● Excerpt
^^^^

# Back in Harness



## caglover (Jun 3, 2013)

After 287 races in harness...and who knows how many miles in training...

and 10 years off the track and 5 since Match has been in harness...


I think he remembers what he is supposed to do!


----------



## QtrBel (May 31, 2012)

Is there a reason the horse is so far forward in the shafts? I have seen shafts for marathon vehicles that end at the girth but the horse still sits back in the shafts and there is not so much space. Just curious as that is a very different set up than what I am used to.


----------



## caglover (Jun 3, 2013)

QtrBel said:


> Is there a reason the horse is so far forward in the shafts? I have seen shafts for marathon vehicles that end at the girth but the horse still sits back in the shafts and there is not so much space. Just curious as that is a very different set up than what I am used to.


The cart is one we had modified to use the quick hitch (race style) connector with race-style shafts. And in modifying the cart it looks odd..

Standardbred racebike shafts connect at the end of the shaft..and we only have race harnesses..


----------



## caglover (Jun 3, 2013)

Back in his race days..


----------



## QtrBel (May 31, 2012)

Sweet! Thanks for the reply. I'd never paid much attention to Standardbreds until I started posting here and several have them.


----------



## caglover (Jun 3, 2013)

Standardbreds are the horse world's most under underappreciated breed!

Don't get me started...I could talk all night!


----------



## QtrBel (May 31, 2012)

I may just hold you to that some day. Do they jump well?


----------



## caglover (Jun 3, 2013)

Look up a horse named Hala...

One of our friends has a 23 year old still jumping 4'!
and her 6 year old son is doing dressage on the same horse! (and jumping 2')


----------



## caglover (Jun 3, 2013)

How's this?


----------



## caglover (Jun 3, 2013)

^^^^

● Try it
From the thread about a Standardbred back in harness, extract the stretch from "One of our friends" through "How's this?" word for word. Rely only on the thread above, not on the material.

(Data drawn from a collection)
^^^^

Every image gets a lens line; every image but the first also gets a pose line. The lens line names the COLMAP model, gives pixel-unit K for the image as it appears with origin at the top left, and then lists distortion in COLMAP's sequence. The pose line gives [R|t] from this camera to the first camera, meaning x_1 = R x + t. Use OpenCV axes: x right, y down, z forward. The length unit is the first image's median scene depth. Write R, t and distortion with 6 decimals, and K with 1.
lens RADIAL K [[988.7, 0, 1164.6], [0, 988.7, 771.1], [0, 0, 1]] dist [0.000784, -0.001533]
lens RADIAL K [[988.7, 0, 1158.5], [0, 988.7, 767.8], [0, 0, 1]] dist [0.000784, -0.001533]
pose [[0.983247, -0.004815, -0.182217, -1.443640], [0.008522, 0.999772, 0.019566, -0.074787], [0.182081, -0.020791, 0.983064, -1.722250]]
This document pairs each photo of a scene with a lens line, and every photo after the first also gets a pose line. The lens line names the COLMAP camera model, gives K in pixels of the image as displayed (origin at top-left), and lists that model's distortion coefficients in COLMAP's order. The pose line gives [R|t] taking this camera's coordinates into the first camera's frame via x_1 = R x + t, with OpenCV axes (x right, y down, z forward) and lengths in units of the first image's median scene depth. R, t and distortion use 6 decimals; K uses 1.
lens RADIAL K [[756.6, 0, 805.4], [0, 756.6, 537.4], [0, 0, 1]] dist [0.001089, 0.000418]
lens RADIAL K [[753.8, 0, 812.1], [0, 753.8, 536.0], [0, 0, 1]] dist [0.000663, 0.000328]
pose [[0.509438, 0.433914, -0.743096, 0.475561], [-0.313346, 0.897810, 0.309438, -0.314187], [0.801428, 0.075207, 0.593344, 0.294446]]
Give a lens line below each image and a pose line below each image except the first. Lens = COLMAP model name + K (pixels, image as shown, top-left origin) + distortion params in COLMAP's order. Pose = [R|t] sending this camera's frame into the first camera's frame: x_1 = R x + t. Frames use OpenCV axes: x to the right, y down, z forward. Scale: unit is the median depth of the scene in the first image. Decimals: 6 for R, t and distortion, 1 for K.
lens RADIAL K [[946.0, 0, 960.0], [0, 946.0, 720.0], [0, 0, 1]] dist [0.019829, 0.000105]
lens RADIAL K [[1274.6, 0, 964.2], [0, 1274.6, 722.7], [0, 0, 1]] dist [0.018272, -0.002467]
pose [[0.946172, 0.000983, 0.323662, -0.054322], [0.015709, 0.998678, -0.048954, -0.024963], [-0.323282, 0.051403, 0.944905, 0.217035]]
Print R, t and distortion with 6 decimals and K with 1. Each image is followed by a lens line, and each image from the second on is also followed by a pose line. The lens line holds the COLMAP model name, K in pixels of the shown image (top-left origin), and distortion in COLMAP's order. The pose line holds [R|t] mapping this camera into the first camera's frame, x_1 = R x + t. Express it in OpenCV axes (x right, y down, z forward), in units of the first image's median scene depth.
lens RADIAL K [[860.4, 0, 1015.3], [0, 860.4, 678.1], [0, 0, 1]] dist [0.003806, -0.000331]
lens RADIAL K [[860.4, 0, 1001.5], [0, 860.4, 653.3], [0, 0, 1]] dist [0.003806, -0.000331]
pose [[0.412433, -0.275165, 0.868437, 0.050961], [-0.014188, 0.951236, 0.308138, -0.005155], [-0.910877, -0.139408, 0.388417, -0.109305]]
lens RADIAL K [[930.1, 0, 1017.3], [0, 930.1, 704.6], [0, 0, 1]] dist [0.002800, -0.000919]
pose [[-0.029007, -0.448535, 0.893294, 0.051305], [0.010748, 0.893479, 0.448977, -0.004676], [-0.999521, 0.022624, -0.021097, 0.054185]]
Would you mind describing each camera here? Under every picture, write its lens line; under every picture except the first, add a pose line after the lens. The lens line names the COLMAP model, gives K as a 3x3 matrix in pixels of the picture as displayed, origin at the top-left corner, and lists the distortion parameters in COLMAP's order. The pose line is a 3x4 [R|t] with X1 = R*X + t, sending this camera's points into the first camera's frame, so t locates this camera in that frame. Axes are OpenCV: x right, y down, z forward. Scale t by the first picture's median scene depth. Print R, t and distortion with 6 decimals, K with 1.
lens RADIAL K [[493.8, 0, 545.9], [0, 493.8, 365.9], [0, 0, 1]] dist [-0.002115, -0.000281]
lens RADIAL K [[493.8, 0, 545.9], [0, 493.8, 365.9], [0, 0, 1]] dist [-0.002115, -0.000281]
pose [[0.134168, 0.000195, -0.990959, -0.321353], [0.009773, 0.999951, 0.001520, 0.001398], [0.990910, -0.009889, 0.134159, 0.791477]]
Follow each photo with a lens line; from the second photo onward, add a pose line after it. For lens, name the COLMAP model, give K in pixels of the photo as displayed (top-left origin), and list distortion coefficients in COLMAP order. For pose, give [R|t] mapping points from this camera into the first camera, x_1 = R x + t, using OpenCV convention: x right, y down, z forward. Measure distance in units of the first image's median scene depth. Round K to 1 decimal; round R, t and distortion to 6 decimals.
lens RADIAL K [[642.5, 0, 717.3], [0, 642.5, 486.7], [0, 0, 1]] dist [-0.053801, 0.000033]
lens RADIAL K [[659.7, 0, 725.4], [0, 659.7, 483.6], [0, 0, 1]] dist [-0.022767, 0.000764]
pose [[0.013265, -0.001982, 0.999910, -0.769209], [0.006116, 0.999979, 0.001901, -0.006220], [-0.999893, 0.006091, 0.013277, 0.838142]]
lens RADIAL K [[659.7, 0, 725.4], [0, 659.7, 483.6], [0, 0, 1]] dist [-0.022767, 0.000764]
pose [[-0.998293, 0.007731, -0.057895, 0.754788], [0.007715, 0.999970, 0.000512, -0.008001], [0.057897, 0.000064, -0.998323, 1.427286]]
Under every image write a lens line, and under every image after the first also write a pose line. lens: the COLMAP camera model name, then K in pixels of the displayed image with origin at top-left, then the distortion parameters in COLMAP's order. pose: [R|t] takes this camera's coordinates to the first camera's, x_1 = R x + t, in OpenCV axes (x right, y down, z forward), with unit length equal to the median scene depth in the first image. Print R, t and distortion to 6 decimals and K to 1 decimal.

^^^^

● Written reply
One of our friends has a 23 year old still jumping 4'!
and her 6 year old son is doing dressage on the same horse! (and jumping 2')


----------



## caglover (Jun 3, 2013)

How's this?